'Luke Cage': Misty Knight is already a fan favorite — but she's got a long comics history

Culture

If you've started off your Friday with an early binge of Netflix's latest Marvel series, Luke Cage, then chances are you're already impressed with Misty Knight, as played by Simone Missick. 

(Editor's note: Spoilers for the first two episodes of Luke Cage ahead). 

The detective can school basketball players on the streets of Harlem in a game of Horse, visualizes crime scenes with meticulous, Hannibal-esque detail and sweeps the titular Cage off of his feet at Cottonmouth's nightclub, Harlem Paradise. And that's just in the first two episodes. 

Viewers on the Twitterverse are already naming her a fan favorite, and someone they'd aspire to see in her own spin-off series. 

Whether or not Knight gets a spin-off series is up in the air — though Missick has confirmed that her character will be appearing in Netflix's The Defenders series, which will be coming out sometime in 2017. Until then, it potentially opens up the chance for Knight to follow the narrative path of her character in the comics. 

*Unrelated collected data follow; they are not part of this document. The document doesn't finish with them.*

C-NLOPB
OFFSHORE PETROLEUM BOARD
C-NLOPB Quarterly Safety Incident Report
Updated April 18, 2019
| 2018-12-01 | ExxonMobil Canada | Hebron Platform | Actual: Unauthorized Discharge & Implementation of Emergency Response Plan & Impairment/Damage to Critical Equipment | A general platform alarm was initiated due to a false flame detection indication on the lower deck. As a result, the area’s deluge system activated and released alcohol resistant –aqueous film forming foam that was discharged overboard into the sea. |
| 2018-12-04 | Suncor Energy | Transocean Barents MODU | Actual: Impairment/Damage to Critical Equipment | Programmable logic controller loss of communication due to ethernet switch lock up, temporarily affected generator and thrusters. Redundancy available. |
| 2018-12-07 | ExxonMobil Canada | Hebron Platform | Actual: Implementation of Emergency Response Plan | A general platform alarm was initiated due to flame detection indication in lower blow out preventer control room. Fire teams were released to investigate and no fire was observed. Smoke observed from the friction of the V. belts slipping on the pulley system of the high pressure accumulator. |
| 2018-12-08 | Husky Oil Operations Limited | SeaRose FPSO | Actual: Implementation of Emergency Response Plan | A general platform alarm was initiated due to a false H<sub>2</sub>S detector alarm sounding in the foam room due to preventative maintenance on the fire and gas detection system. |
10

In the comics, Knight sports a bionic arm constructed by Tony Stark, aka Iron Man, after she loses her hand when a bomb explodes while she's on the job. She has canonical romantic history with Cage — as their early-in-the-series hookup alludes to — as well as Iron Fist, who will have his own Netflix series in 2017 (before The Defenders is released, since he's slated to appear in both). 

Knight, then, should be a Marvel mainstay for the foreseeable future. However, fans should temper their expectations for the character having a bionic arm, as intriguing as it sounds. Netflix's Marvel series are effective and critically praised, in part, because the shows are grounded in a sense of realism — essentially, the opposite of the CW's campier superhero series. 

Consider that the characters don't exude the quirky superpowers and outfits with the same intensity as the comics. It took Daredevil an entire season before he actually had a superhero costume; prior to that he wore a bandana over his face while fighting crime. Jessica Jones' widely praised villain Kilgrave wears purple-tinted suits, instead of his absurd purple skin in the comics. On Luke Cage, main antagonist Cornell "Cottonmouth" Stokes doesn't have the literal razor-sharp teeth of his comic book counterpart, and doesn't need them in order to be intimidating. 

To that point, Knight probably won't have a bionic arm — but that doesn't make her any less of a badass, as the early episodes of Luke Cage have indicated. 

All episodes of Marvel's Luke Cage are currently streaming on Netflix.